# Found a GOAT in the junkyard!! :(



## 704dorlemans (Oct 15, 2013)

hey this isnt really a project post but i went to the junkyard (my second home lol) and on the way out spotted this tucked away in the back









at first i thought it was a lemans but i peeped at the vin tag and saw this









it appears to be a green exterior car with a column shift and split bench seat. the NJ climate had taken its toll on the car after 46 years and there was almost nothing left of it


































almost everyting was rotted on the car and what lenses were left were smashed and the endura bumper was destroyed.









i got excited and checked and it didnt have ram air headers so i was a bit bummed but its sucks to see a real GTO sitting in a junkyard in that condition


----------



## Instg8ter (Sep 28, 2010)

the washer fluid bottle still looks usable...:smile2:


----------



## Too Many Projects (Nov 15, 2008)

That bench seat is a rare find and worth a few bucks to a person doing a correct restoration. Many cars that came with the bench were converted to buckets.

It also appears to be a 2 barrel engine.
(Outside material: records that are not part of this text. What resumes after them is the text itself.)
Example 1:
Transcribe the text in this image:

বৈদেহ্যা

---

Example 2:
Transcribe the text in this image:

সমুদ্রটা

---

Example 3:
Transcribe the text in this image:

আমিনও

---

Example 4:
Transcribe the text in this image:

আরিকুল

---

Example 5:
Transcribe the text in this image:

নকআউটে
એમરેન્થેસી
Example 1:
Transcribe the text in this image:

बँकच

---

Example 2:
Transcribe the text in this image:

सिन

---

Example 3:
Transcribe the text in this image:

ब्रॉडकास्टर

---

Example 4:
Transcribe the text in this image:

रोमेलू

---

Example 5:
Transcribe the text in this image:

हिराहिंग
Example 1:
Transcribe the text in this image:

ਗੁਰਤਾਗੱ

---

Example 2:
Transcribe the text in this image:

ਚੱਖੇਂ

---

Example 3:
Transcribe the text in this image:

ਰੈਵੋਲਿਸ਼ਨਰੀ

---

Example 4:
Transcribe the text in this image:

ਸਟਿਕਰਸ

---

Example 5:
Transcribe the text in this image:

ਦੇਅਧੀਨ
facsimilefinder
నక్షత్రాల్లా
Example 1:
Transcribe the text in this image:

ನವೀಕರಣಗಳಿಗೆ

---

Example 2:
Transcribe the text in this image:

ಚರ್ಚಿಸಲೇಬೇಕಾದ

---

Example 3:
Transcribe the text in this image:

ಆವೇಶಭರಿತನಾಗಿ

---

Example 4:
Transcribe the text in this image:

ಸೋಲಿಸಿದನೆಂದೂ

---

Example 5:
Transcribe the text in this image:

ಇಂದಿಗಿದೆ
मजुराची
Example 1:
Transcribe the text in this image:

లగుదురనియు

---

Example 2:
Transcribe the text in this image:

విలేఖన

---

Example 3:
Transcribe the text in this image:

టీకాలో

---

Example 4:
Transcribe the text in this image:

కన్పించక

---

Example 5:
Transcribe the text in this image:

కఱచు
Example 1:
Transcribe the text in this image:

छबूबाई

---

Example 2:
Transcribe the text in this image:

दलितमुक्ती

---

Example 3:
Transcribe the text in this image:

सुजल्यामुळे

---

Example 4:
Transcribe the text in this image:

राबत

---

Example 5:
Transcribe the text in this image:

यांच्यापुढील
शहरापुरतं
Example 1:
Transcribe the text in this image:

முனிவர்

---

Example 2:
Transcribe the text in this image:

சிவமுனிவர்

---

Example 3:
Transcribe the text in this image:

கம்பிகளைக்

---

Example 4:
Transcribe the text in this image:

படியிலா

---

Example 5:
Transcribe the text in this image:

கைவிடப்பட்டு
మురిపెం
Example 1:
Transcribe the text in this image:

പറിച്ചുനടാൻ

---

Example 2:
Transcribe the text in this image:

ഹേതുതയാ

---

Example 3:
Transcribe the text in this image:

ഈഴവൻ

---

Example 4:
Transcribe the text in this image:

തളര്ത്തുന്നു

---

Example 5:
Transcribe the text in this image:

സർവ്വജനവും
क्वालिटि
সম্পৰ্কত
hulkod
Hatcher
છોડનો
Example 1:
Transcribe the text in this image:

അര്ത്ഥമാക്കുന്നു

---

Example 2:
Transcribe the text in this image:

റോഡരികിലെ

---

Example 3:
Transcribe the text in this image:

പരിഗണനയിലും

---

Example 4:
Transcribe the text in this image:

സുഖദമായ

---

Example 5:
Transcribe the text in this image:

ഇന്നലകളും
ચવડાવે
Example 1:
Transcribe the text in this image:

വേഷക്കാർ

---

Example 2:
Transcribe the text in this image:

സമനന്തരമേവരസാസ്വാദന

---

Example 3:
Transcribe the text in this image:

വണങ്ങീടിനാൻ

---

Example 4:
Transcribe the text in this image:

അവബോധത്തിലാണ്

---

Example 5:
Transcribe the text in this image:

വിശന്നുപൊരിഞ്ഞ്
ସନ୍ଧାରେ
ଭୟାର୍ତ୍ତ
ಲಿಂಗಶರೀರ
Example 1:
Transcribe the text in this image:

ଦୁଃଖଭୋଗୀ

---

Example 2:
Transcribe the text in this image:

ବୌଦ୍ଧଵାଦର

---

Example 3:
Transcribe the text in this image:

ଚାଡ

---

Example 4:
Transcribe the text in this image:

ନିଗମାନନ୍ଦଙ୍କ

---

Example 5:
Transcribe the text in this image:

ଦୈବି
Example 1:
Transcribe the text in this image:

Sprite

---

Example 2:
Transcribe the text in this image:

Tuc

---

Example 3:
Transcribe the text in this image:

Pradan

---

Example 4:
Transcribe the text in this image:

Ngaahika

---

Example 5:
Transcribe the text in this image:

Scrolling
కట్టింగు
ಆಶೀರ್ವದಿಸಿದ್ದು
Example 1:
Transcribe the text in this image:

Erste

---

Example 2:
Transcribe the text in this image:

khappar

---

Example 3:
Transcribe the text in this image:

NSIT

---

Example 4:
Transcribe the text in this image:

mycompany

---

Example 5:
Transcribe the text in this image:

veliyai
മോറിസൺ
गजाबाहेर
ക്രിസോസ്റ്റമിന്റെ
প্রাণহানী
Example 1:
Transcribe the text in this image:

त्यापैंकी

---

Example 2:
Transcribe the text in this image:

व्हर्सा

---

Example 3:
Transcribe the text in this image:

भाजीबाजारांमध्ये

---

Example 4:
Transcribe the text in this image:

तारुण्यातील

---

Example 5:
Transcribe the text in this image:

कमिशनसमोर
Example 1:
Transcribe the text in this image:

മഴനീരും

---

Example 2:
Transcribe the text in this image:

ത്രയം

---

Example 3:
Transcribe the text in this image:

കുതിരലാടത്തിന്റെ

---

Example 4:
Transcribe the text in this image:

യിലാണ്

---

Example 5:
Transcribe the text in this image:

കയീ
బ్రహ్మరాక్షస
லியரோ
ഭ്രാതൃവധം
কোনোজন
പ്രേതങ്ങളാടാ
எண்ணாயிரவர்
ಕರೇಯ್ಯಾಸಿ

I could use the throttle cable bracket on the intake manifold and the thermostat housing...:smile2:

Might want to check the rear axle, but I doubt it is a posi with the low hp engine.


----------



## 704dorlemans (Oct 15, 2013)

well if anyone wants to go to middlesex new jersey its at absolute auto salvage


----------



## Nightshade 68 HO (Mar 11, 2014)

rear bumper looks like it can be a good core as long as there isn't any rot through


----------



## Matthew (Feb 11, 2011)

The color alone makes that a rare find.


----------